# Statute of Limitations



## IlPadrino (Oct 18, 2007)

I read today that there are only three things in California that don't have a statute of limitations:

1. Murder

2. Child Molestation (as of 2003)

3. Engineering License

And that lawyers have gone so far as to successfully sue an Engineer's widow for damages.

Do you believe this?


----------



## Dleg (Oct 18, 2007)

I think there's real imbalance in our society in favor of lawyers. They make the laws, they judge the fairness of the laws, and they are policed only by themselves. Logically, it would seem that they are above the law. Somehow I don't think that fits in with what our founding fathers wanted for us.

You would never see lawyers exempted from a statue of limitations. In the case of engineer licenses being included on the above list, that is purely a self-serving rule by the trial lawyer community.


----------



## Guest (Oct 18, 2007)

Dleg said:


> I think there's real imbalance in our society in favor of lawyers.


It is REALLY funny to hear you say it because I see so many examples where your statement is proven true time and time again.
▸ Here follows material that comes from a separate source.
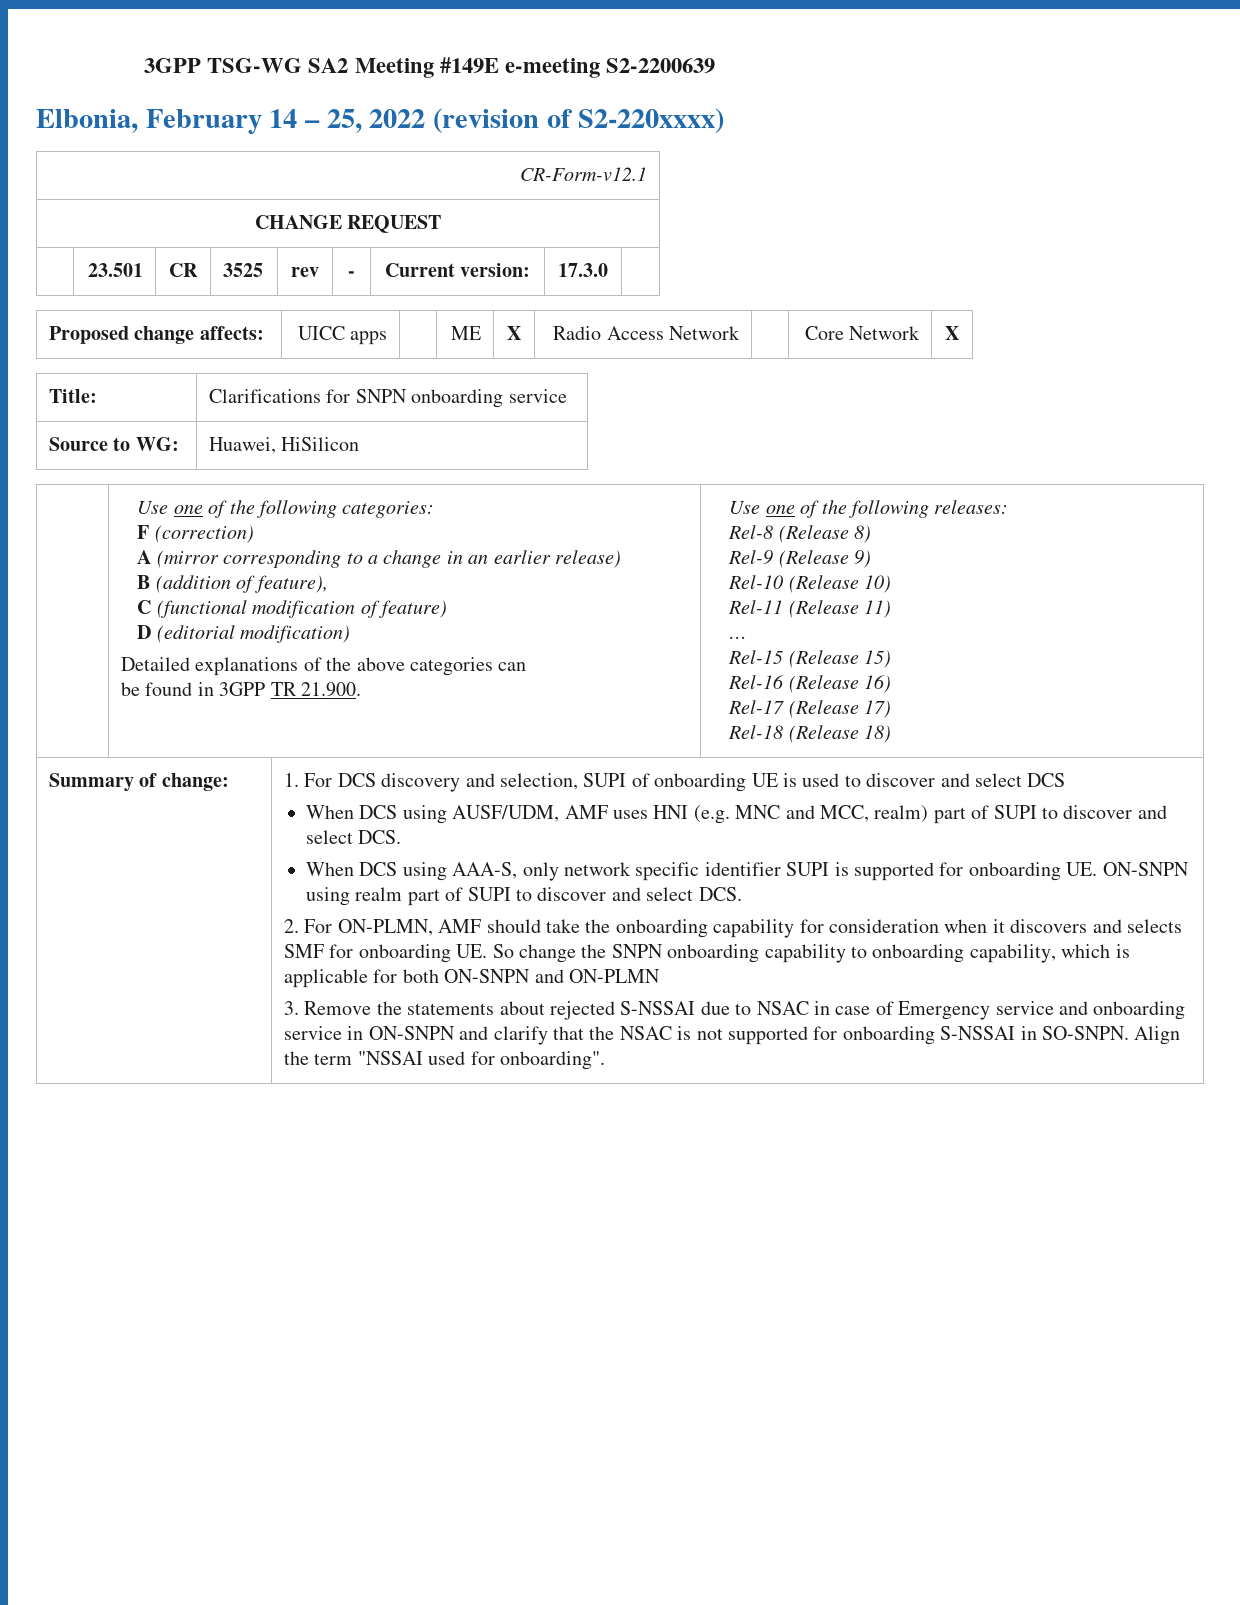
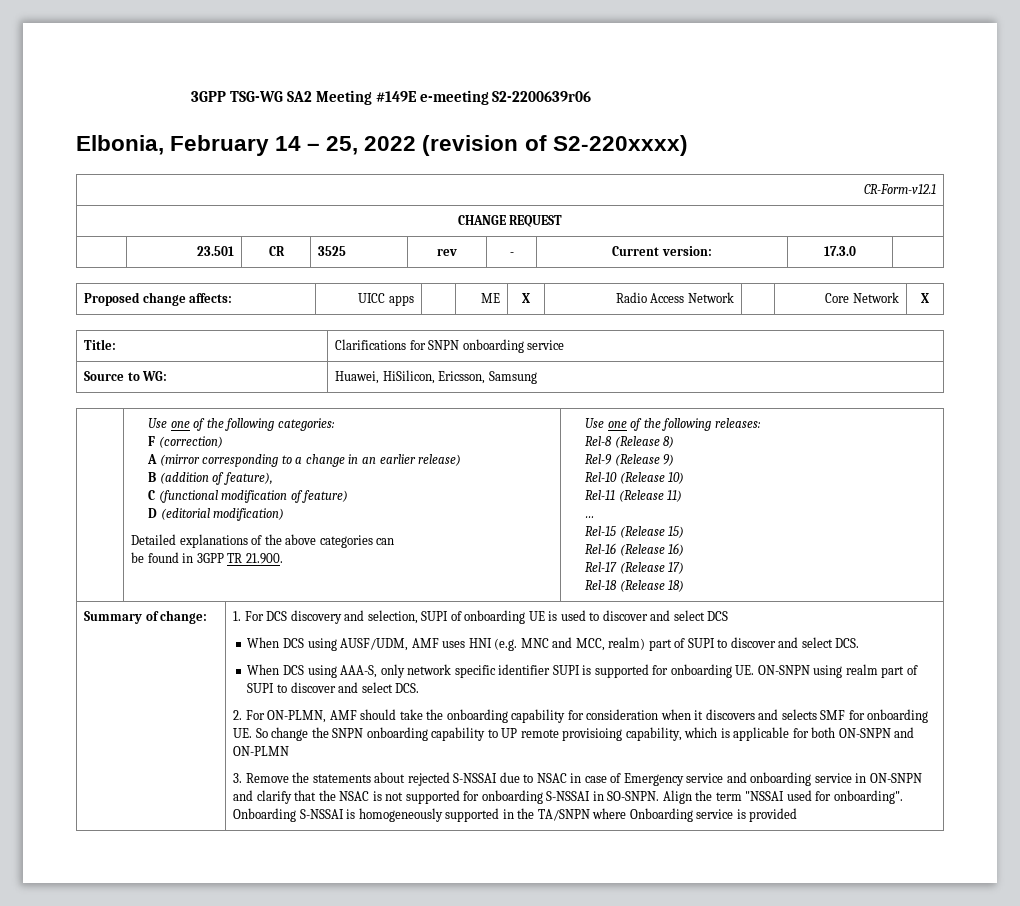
[605,58,715,73] S2-2200639 -> [492,91,592,102] S2-2200639r06
[281,437,360,451] HiSilicon -> [382,370,537,384] HiSilicon, Ericsson, Samsung
[872,944,965,963] onboarding -> [501,728,623,741] UP remote provisioing
(606, 1060) none -> [233,808,798,822] Onboarding S-NSSAI is homogeneously supported in the TA/SNPN where Onboarding service is provided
Just recently, there was a major uproar in my Department where professional fees (_e.g._ license fees, bar membership) are covered by the state but the same licensure/professional org fees for other professionals (_e.g._ engineers and geologists) were not covered. :brickwall: :violin:

To date, nobody has been able to provide me with an adequate response for explaining the disparity other than the attorneys wrote up that 'benefit' for themselves. ldman:

JR


----------



## Dleg (Oct 18, 2007)

Exactly^^. Same thing with my pay cut due to the "austerity" measures our government took last fiscal year (and maybe again this eyar soon). I had a lawyer acquaintance brag to me that he had been the one who had to decide which agencies and jobs would take the cut, and which would not. He went to great pains to explain why he thought that cutting pay to our 99% federally funded office was "fair". Of course, neither he or any other of the lawyers at the attorney general's office took a pay cut themselves: they made the rules!


----------